■ Directions for this task ■
Below this line are records; write out exactly the lines from the one containing "right wrist: (155, 432)" through the one containing "right shoulder: (454, 88)", with the pictures left out.

■ Task input ■
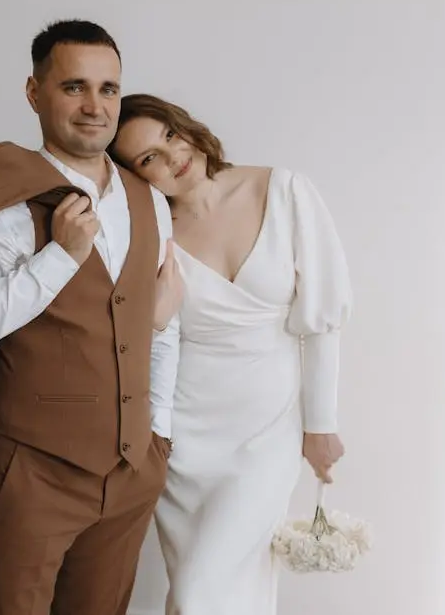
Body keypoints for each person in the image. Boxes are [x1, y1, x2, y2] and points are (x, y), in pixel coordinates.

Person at [0, 23, 184, 614]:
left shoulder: (149, 200)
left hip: (132, 470)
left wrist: (158, 432)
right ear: (34, 92)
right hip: (33, 474)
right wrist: (58, 259)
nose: (94, 106)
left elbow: (161, 322)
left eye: (108, 89)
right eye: (74, 86)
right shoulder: (1, 200)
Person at [107, 93, 353, 614]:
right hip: (186, 437)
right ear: (135, 176)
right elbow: (150, 337)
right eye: (149, 158)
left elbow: (324, 321)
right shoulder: (150, 232)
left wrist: (320, 424)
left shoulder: (284, 191)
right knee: (218, 591)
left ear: (186, 127)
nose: (173, 157)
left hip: (267, 432)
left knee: (201, 593)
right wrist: (155, 432)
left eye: (169, 135)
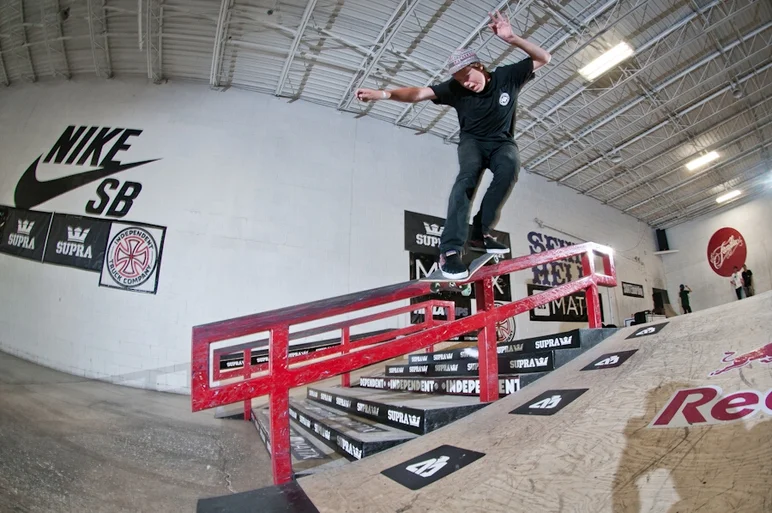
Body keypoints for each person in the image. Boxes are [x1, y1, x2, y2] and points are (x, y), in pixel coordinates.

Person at [355, 10, 551, 279]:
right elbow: (418, 93)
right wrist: (384, 94)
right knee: (466, 179)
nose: (467, 84)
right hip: (472, 142)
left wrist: (512, 38)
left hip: (502, 142)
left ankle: (481, 232)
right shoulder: (454, 88)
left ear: (479, 66)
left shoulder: (507, 76)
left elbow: (544, 58)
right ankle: (450, 250)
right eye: (460, 81)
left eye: (468, 76)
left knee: (509, 166)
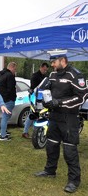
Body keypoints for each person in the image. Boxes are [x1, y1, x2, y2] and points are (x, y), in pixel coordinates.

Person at [34, 52, 88, 193]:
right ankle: (50, 171)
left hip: (69, 118)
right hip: (54, 116)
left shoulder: (75, 74)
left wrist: (60, 102)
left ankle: (74, 180)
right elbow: (46, 89)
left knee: (70, 150)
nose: (51, 65)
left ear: (62, 60)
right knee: (51, 146)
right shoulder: (52, 74)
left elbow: (81, 97)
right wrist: (40, 94)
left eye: (54, 62)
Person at [22, 62, 49, 139]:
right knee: (32, 115)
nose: (45, 71)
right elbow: (34, 87)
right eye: (44, 69)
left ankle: (35, 132)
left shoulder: (44, 76)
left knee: (38, 115)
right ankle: (25, 132)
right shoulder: (35, 76)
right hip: (34, 98)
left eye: (46, 70)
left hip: (41, 98)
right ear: (41, 67)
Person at [0, 62, 17, 141]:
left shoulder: (2, 74)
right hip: (8, 99)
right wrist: (11, 97)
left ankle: (3, 131)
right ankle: (3, 136)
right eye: (15, 69)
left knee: (6, 116)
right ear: (12, 67)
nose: (15, 71)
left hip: (3, 98)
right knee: (5, 117)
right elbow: (10, 88)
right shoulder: (9, 76)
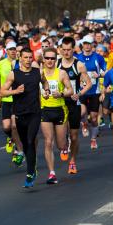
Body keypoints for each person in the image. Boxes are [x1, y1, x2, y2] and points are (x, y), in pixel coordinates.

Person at [1, 48, 42, 188]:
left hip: (35, 113)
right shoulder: (14, 74)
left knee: (30, 141)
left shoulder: (37, 72)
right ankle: (32, 166)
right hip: (19, 113)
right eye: (26, 57)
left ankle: (30, 173)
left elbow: (45, 82)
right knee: (25, 144)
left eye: (30, 57)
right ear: (20, 58)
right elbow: (2, 92)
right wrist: (15, 91)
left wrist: (47, 90)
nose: (28, 60)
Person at [39, 47, 72, 184]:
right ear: (43, 59)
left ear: (56, 59)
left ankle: (66, 141)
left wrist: (62, 94)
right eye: (47, 58)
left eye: (52, 58)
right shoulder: (39, 73)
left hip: (59, 110)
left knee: (61, 145)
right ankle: (52, 173)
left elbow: (70, 90)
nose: (50, 60)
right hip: (44, 110)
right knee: (48, 141)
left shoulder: (61, 73)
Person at [58, 37, 91, 175]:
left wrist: (79, 93)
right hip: (59, 102)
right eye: (64, 50)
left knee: (74, 136)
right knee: (61, 135)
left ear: (73, 49)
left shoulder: (79, 65)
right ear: (60, 49)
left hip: (73, 103)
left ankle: (72, 161)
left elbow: (89, 83)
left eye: (69, 50)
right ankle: (64, 145)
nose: (66, 52)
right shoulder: (56, 63)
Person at [0, 41, 24, 165]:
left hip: (18, 99)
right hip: (6, 99)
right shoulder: (0, 64)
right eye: (10, 49)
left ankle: (18, 148)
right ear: (6, 51)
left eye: (14, 49)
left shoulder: (20, 63)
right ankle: (11, 138)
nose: (13, 51)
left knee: (14, 126)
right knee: (6, 127)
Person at [76, 35, 106, 149]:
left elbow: (105, 71)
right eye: (85, 44)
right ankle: (84, 123)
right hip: (82, 90)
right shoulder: (77, 57)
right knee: (82, 112)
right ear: (82, 45)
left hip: (94, 91)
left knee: (94, 118)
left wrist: (99, 74)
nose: (87, 46)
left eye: (89, 44)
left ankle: (93, 139)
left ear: (92, 45)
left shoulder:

■ Exercise answer ■
right wrist: (155, 432)
left eye: (169, 135)
Body keypoints for each person in the image. Boxes are [x1, y1, x2, y2] and points are (x, y), in pixel coordinates.

Person at [355, 10, 551, 279]:
right elbow: (418, 93)
right wrist: (384, 94)
right knee: (466, 179)
nose: (467, 84)
right hip: (472, 142)
left wrist: (512, 38)
left hip: (502, 142)
left ankle: (481, 232)
right shoulder: (454, 88)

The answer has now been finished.